Rolling sums with conditional resets

- script:
let:
- batch_total: sum("orders", revenue, status == 'ok')
- batch_seq: count()
condition: revenue ~= nil

When status stops equalling ok, the accumulator resets; the next matching event starts a fresh running sum.

State between events

- script:
let:
- last_status: store_get('status', 'unknown')
- status_changed: last_status ~= status
- _ignored: store_set('status', status_changed, status)

The helper returns the previous status while updating the cache only when it actually changed.

Guarded execution

- script:
condition: condn(env == 'prod', true, env == 'staging', run_count() % 10 == 0, false)
let:
- census: map('count', input_event_count(), 'warnings', warning_count())

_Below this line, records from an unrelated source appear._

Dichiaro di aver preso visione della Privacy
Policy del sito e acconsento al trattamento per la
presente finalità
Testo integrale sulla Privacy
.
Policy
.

Production runs on every event; staging only every tenth batch; everything else skips the action entirely.

Extending the environment

init.lua

If your job package includes an init.lua file, Lyft Data loads it before any script runs. Use it to declare shared functions:

-- init.lua
function every(n)
return count() % n == 0
end
function normalize_country(code)
local normalized = string.upper(code or '')
if normalized == 'UK' then
return 'GB'
end
return normalized
end
- script:
let:
- counter: count()
- should_emit: every(5)
- country: normalize_country(country)
condition: should_emit

Bundle init.lua under the job’s files: section so workers download it alongside the spec. Scripts run inside the same interpreter, so keep helper names unique to avoid collisions.

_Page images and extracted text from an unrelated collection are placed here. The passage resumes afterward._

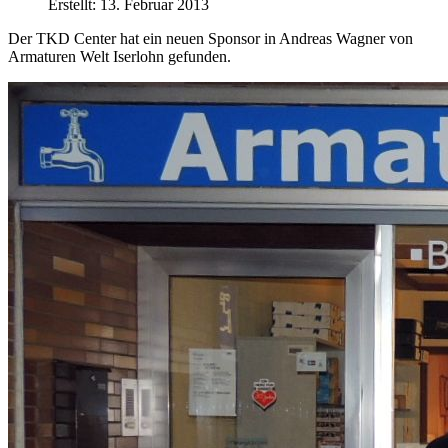
Erstellt: 13. Februar 2013
Der TKD Center hat ein neuen Sponsor in Andreas Wagner von
Armaturen Welt Iserlohn gefunden.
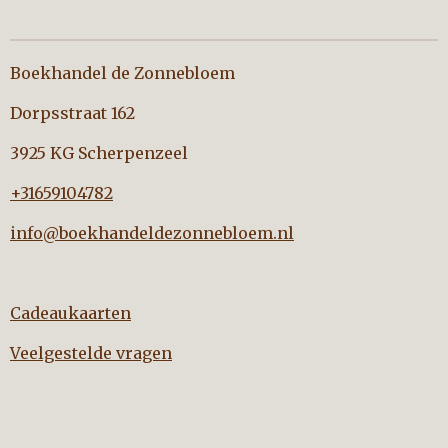
Boekhandel de Zonnebloem
Dorpsstraat 162
3925 KG Scherpenzeel
+31659104782
info@boekhandeldezonnebloem.nl
Cadeaukaarten
Veelgestelde vragen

Loading additional Lua modules

Set the load attribute to import another Lua file bundled with the job:

- script:
load: lib/string_utils.lua
let:
- segments: split_path(url)
- tenant: segments[2]

The referenced file is read from the job package before the action executes. This gives you a place to stage larger helper libraries while keeping init.lua for global bootstrap code.

-- lib/string_utils.lua
function split_path(url)
local segments = {}
for segment in string.gmatch(url or '', "[^/]+") do
table.insert(segments, segment)
end
return segments
end

Load helpers like this alongside the job so every worker sees the same implementation.

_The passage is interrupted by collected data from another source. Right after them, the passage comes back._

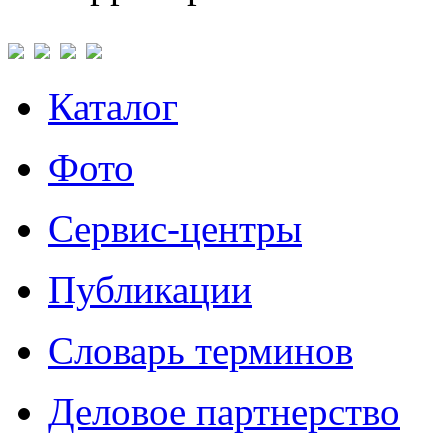
Каталог
Фото
Сервис-центры
Публикации
Словарь терминов
Деловое партнерство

Side-effect scripts with run

The run option executes a Lua expression for each event without mutating the payload. Use it for callbacks defined in init.lua or modules loaded via load:

- script:
run: >
if error_count() > 0 and run_job_errors() % 50 == 0 then
store_set('error_alert_marker', true, tostring(run_job_errors()))
return true
end
return false

run scripts can still access and modify globals, but because they bypass let/set, events flow through unchanged.

Troubleshooting tips

  • Missing fields or helpers raise runtime errors that appear in the job attachments. When debugging, operations can flip the “suppress script errors” toggle to coerce failures to null assignments.
  • Remember that Lua arrays start at 1. When you need zero-based math, subtract 1 explicitly.
  • Use the filter or assert actions when you need to drop or block events—scripts only modify the document, they do not control flow.
  • Keep cryptographic keys outside the spec; fetch them from the environment or licensing system and inject through context expansions.

With these helpers and patterns, the script action remains the workhorse for pipeline-specific business logic in Lyft Data without sacrificing determinism or sandbox safety.